Mauricio Pochettino still yet to prove he can steer favourites to glory
By Sean Walsh
This wasn't how Paris Saint-Germain's season was meant to go.
After a run back to the Champions League semi-finals last year, a team starting to get to grips with the training methods of Mauricio Pochettino looked a key signing or two away from being European conquerors.
They had what seemed like one of the greatest transfer windows of all time, recruiting Achraf Hakimi, Sergio Ramos, Georginio Wijnaldum and Gianluigi Donnarumma. Oh, and Lionel Messi.
However, concerns around how all these superstars will fit into a team have proved to be valid, with only Hakimi a roaring success so far. Further ahead of him, Messi's goals have dried up, while Kylian Mbappe has been dragging the team to late victory after late victory. The less said about the life and times of Neymar, the better.
Pochettino on some level must have known that his methods and processes that were huge wins at Espanyol, Southampton and Tottenham would not quite work in the same way at a super-club like PSG.
Sure, they put in a couple of hard-fought performances to topple reigning Champions League holders Bayern Munich last season and they obliterated Barcelona at Camp Nou, but adding Messi to this weird mix was going to take some tactical tweaking.
It's a problem Pochettino encountered at the end of his time at Spurs. Once the Lilywhites were good (circa autumn 2015), they never really looked back, going from strength-to-strength and nipping any sign of adversity in the bud before it could manifest.

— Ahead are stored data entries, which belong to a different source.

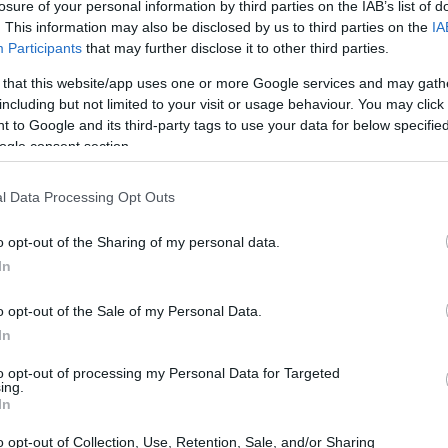
losure of your personal information by third parties on the IAB’s list of
. This information may also be disclosed by us to third parties on the
IA
toré patrí do čeľade kôstkovitých. Do tejto čeľade patria sli
Participants
that may further disclose it to other third parties.
ocia pre svoju chuť a rozmanitosť.
 that this website/app uses one or more Google services and may gath
okov dozadu do Číny. Tam majú kultúrny význam. Broskyne s
including but not limited to your visit or usage behaviour. You may click 
dužinou. V strede majú kôstku.
 to Google and its third-party tags to use your data for below specifi
ogle consent section.
ýň, vrátane žltých a bielych druhov. Každá z nich ponúka jed
le aj plné živín.
l Data Processing Opt Outs
utnať mnohými spôsobmi. Môžete ich jesť čerstvé, piecť ale
o opt-out of the Sharing of my personal data.
ú skvelou voľbou do mnohých jedál.
In
o opt-out of the Sale of my Personal Data.
xidantov
In
 a látok podporujúcich zdravie. Sú plné vitamínov A, C, E a 
to opt-out of processing my Personal Data for Targeted
ing.
Stredne veľká broskyňa má približne 58 kalórií a 2 gramy vl
In
o opt-out of Collection, Use, Retention, Sale, and/or Sharing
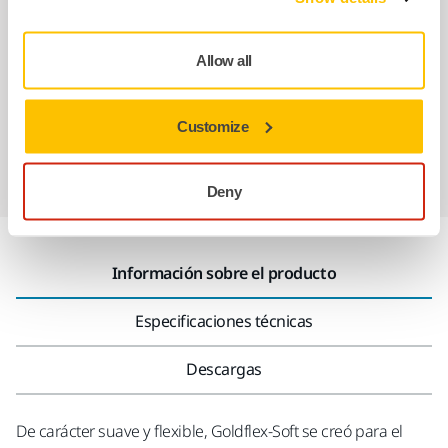
Servicio Posventa exclusivo de Mirka
Atención al Cliente de Mirka
Allow all
Garantía Mirka para Máquinas
Customize
Abrasivos y máquinas profesionales para un
acabado impecable
Deny
Información sobre el producto
Especificaciones técnicas
Descargas
De carácter suave y flexible, Goldflex-Soft se creó para el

But by the time the 2019 Champions League final rolled around, Tottenham were already trending downwards and Pochettino was unable to halt a slide that would lead to his sacking. Once they became one of the teams to beat, a club with a recent prestige of being at a major final, they failed to respond to their critics.
A similar pattern set in at PSG a lot sooner, and again Pochettino has been unable to find a way to stop it. He has failed to tackle the bad habits that have plagued the club long before his arrival, which isn't necessarily his own fault, but he hasn't improved matters.
Their Champions League last 16 tie against Real Madrid last month was a neat metaphor of his reign.
PSG played at their peak in the first leg, though still needed a stunner from Mbappe to win the match. The return fixture saw Les Parisiens threaten to strangle the life out of the tie, only to shoot themselves in the foot and cave in on themselves for the umpteenth time.
At this point, the culture at PSG seems beyond salvaging, therefore they need to find a way to continually score more goals than the opposition to win games amid their own chaos. Pochettino has largely failed where it's mattered most in this regard.
90min revealed earlier this year that PSG and Pochettino are expected to part ways at the end of the season.
For the Argentine, he won't just stroll into another job at an elite club, and he may even have to muscle his way into conversations for teams a step below after being overlooked for the Manchester United gig. His last successful season came three years ago and there remain major reservations over his adaptability to a team not suited to his needs and an ever-evolving game.
Ligue 1 success is a given in Paris, but at least it'll prove Pochettino is a champion. He just needs to figure out how to be a winner again at his next club.